14 January
Evidently our governor has decreed that anyone over 70 years of age can sign up for a COVID vaccination. Mom and I both qualify but we are going to wait for a while--not because of any hesitancy over the safety or efficacy of the shots but because getting an appointment is worse than visiting the dentist. This post from a gardener somewhat south of us in our state described her difficulties getting appointments for her mother and herself. We live in a far more populous area of the state. We will get out vaccinations when our local Walgreens have them available and the rush is over.
So the Grifter-in-chief emits oral defecations which his rabid followers take as orders to take over the Capital and his middle son bleats about "cancel" culture when businesses which don't want to be seen as supporting insurrection bail on economic arrangements. The city of New York has ended arrangements supporting the Bedminster Golf Club and the family company's contract to run the ice rink. Deutchebank has cut ties along with a smaller New York bank. I hope their entire financial house of cards crashes and that is a soap opera I will gleefully watch.

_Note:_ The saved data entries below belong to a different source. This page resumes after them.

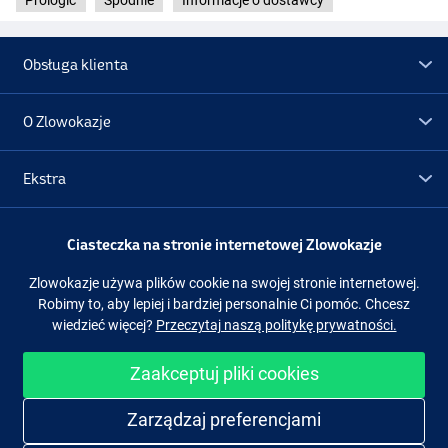
Prologic
Spodnie
Informacje o dostawcy
Obsługa klienta
O Zlowokazje
Ekstra
Promocje
Ciasteczka na stronie internetowej Zlowokazje
Zlowokazje używa plików cookie na swojej stronie internetowej.
Obserwuj nas
Facebook
Instagram
Robimy to, aby lepiej i bardziej personalnie Ci pomóc. Chcesz
wiedzieć więcej?
Przeczytaj naszą politykę prywatności.
Zaakceptuj pliki cookies
Łatwe i bezpieczne zakupy
Zarządzaj preferencjami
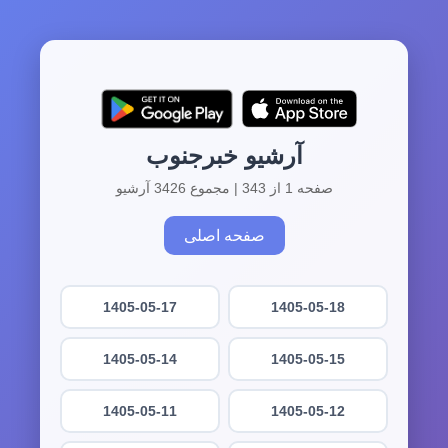
آرشیو خبرجنوب
صفحه 1 از 343 | مجموع 3426 آرشیو
صفحه اصلی
1405-05-17
1405-05-18
1405-05-14
1405-05-15
1405-05-11
1405-05-12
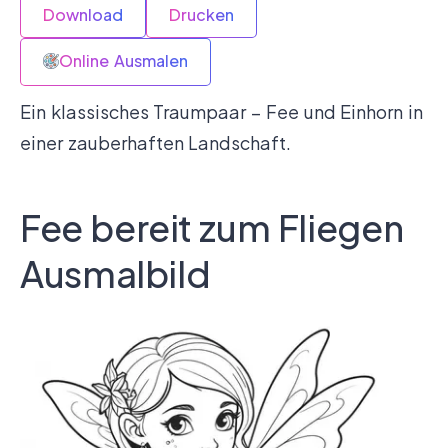
Download
Drucken
Online Ausmalen
Ein klassisches Traumpaar – Fee und Einhorn in
einer zauberhaften Landschaft.
Fee bereit zum Fliegen
Ausmalbild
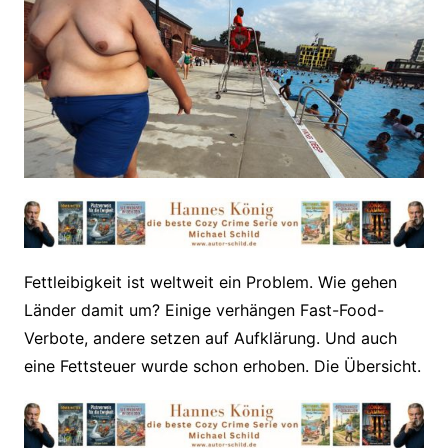
Fettleibigkeit ist weltweit ein Problem. Wie gehen
Länder damit um? Einige verhängen Fast-Food-
Verbote, andere setzen auf Aufklärung. Und auch
eine Fettsteuer wurde schon erhoben. Die Übersicht.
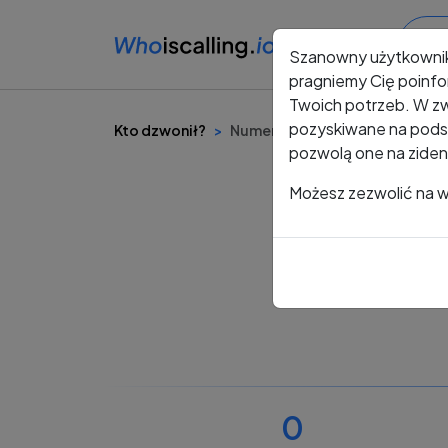
Szanowny użytkowni
pragniemy Cię poinfo
Twoich potrzeb. W zw
pozyskiwane na podst
Kto dzwonił?
Numer +48 486 059 615
pozwolą one na ziden
Możesz zezwolić na ws
0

It is, perhaps, to be expected but I can't get used to the sights of fully armed reservists and the new barriers in Washington. Just like the siege on the 6th it isn't surprising but it is shocking. I am not sure I like much the times it seems to signal.
15 January
Here we are half-past the first month of a new year that looks much like the old year. There are bright spots though--like reports of moving vans outside the White House packing up #45's belongings. They should have someone making sure the Grifter-in-Chief doesn't "accidentally on purpose" pack up something that belongs to the nation and not to him. I hope he achieves another first to go along with his second impeachment (in his first term and in his last year no less): the first impeachment conviction.
I found this early on this morning that pretty much sums up the current state of things: a whole hell of a lot of grift, amazing amount of self-interested cruelty, a bit of sardonic amusement (George Takei), and a bright example of reciprocated generosity (the Irish donation to the Hopi/Navajo nations in the midst of COVID devastation).
John Feffer has a good post on Foreign Policy In Focus that makes a point I had thought but in a much more undeveloped way for some time now: the mobs like the one that attached the Capital are "American as motherhood and apple pie." Throughout our history we have had a story that described what the country was and who we are, and what our relationship to each other is and to the world at large should be. The City on the Hill. Manifest Destiny. The harbinger and vanguard of democracy to the world. The consumerist Good Life. Right now we don't have a story that holds the allegiance of a majority of the people. Biden's majority in the 2020 election was 51.3% or 81+million votes. Number 45 won 48.7% or 71+million votes. What #45 and his followers argue is that large numbers of people, black or brown primarily, should not have voted. Those people shouldn't have any right to make as monumental decisions as who will be President. But there is a slightly larger group that doesn't believe that the election was rigged simply because Those people voted. Right now we have now we have no story that knits us together and are fighting to construct another one. I have no idea how that conflict will be resolved. Feffer gives some interesting possibilities.
I listened to Biden's speech last night as saw the breakdown of his $1+trillion COVID relief and economic stimulus plan. I didn't pay much attention since his saying it doesn't make it so unless the houses of our legislature vote it in. I have no faith that they will do so. I have no expectation that they won't. Right now the whole thing is in limbo.
Question: when is speech protected and when is it not? I think it was Supreme Court Justice Oliver Wendell Holmes who said that we don't have a right to "falsely yell fire in a crowded fire." Yelling, falsely, that the election was rigged, stolen, etc., is the equivalent. The mob that invaded the Capital believed #45 yelling the political equivalent--that the election was stolen.